Wacht im Osten: German Encounters with the East in World War I
Oct. 25, 2016 – March 12, 2017, Ellis Gallery
When the German army advanced into the western territory of the Russian Empire (Poland, Lithuania, Belarus) in the spring and summer of 1915, the German soldier encountered a physical and cultural environment quite different from what he previously experienced.
As historian Vejas Liulevicius describes, the German soldier formed a “mindscape” of the vast, sparsely populated, underdeveloped, alien landscape in which he found himself—something conquered by armed force, but beyond his power to fully understand and control. This landscape challenged him with a psychological learning curve beyond his capacity as a soldier or administrator to comprehend a completely new environment.

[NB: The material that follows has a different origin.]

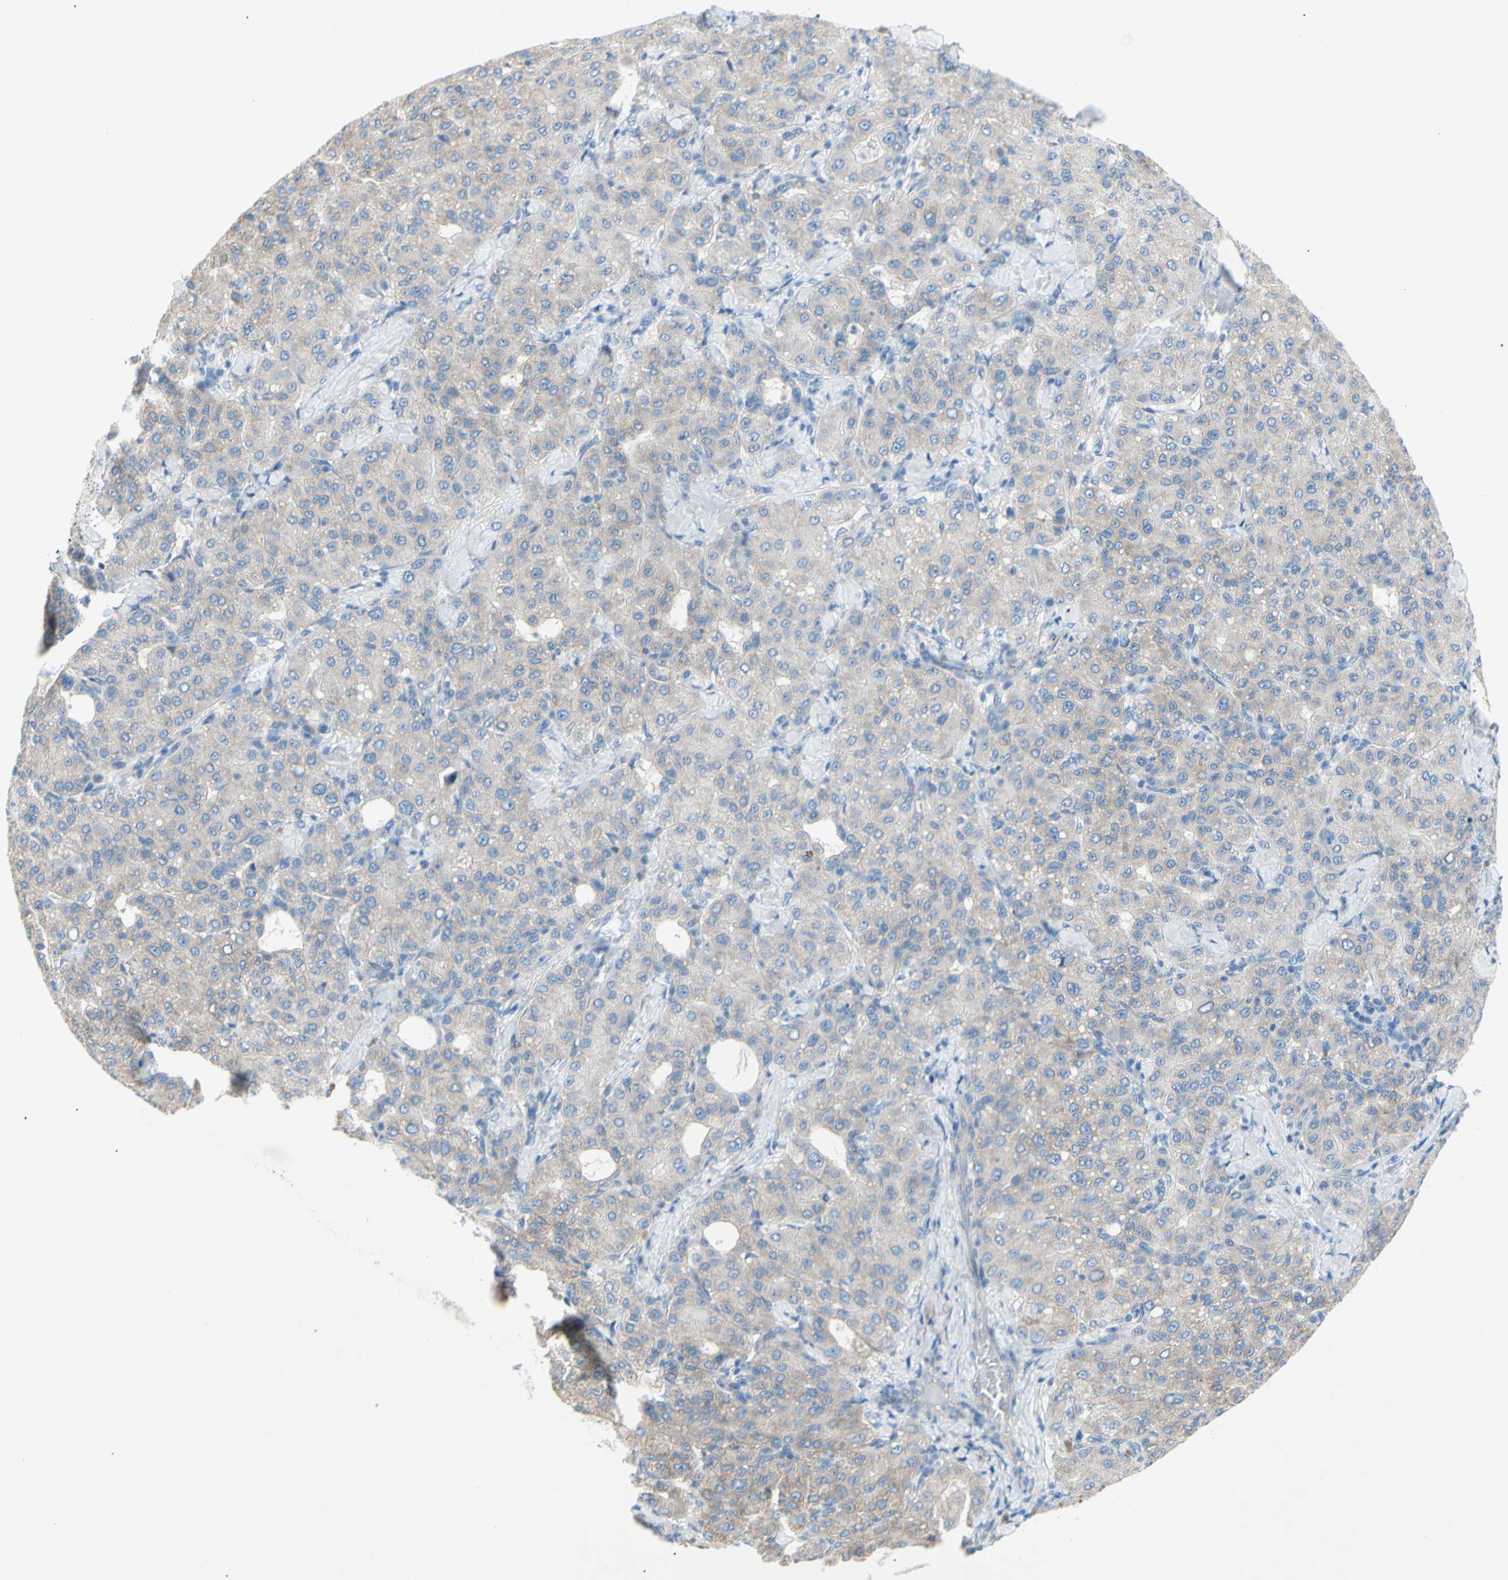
{"staining": {"intensity": "negative", "quantity": "none", "location": "none"}, "tissue": "liver cancer", "cell_type": "Tumor cells", "image_type": "cancer", "snomed": [{"axis": "morphology", "description": "Carcinoma, Hepatocellular, NOS"}, {"axis": "topography", "description": "Liver"}], "caption": "Image shows no protein expression in tumor cells of hepatocellular carcinoma (liver) tissue. (Immunohistochemistry (ihc), brightfield microscopy, high magnification).", "gene": "TMIGD2", "patient": {"sex": "male", "age": 65}}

Constantly aware of this, the German occupier coped with his disoriented feelings by scrutinizing his environment more thoroughly than he might have in more familiar surroundings. The Germans’ “mindscape” transitioned from being a way of understanding the physical nature of this environment to understanding how to interact with it and eventually subdue it, by constant guarded watchfulness.
Wacht im Osten “Watch in the East” explores this encounter between the German soldier and the land and people he found himself trying to understand. An example of this is the Belarusian village of Iwje, which is depicted using commercial photo postcards illustrating its diverse mix of religious cultures, including Christian, Jewish and Muslim.
The exhibition’s narrative unfolds mainly through the stories of two German soldiers: Georg Oertel and Friedrich Volkmann. Oertel served as a medic in a field hospital in Poland and once helped deliver a farmer’s baby during the Christmas holiday. Volkmann was a father with two small children who served in the infantry in Poland and was killed there. They are experiences of two soldiers, far from home in a foreign land, caught up in war.
Lithographic print of German cavalry pursuing fleeing Russian soldiers in the Augustowo Forest the Winter Battle of the Masurian Lakes, February, 1915.
Polish children begging for a meal in German occupied territory in 1915.
Unknown German soldier on sentry duty in a trench.
Photo of German soldiers in snow camouflage coverings.
Stacked Russian rifles, captured by the Germans.
German soldiers excavating a Japanese 28 cm. siege howitzer near Grodno; a munitions or spare parts crate sitting to the side.
Personnel of the Landwehr Field Hospital No. 30 posed around a gramophone with a sign that translates as “Karl Lindstrom’s Field Music.”
Georg Oertel with civilians and other German soldiers; he is on the left, touching the pig held by another soldier.
Street scene in the town of Iwje featuring wooden houses with thatched roofs.
An illustration of a solitary sentry staring across No-Man’s Land.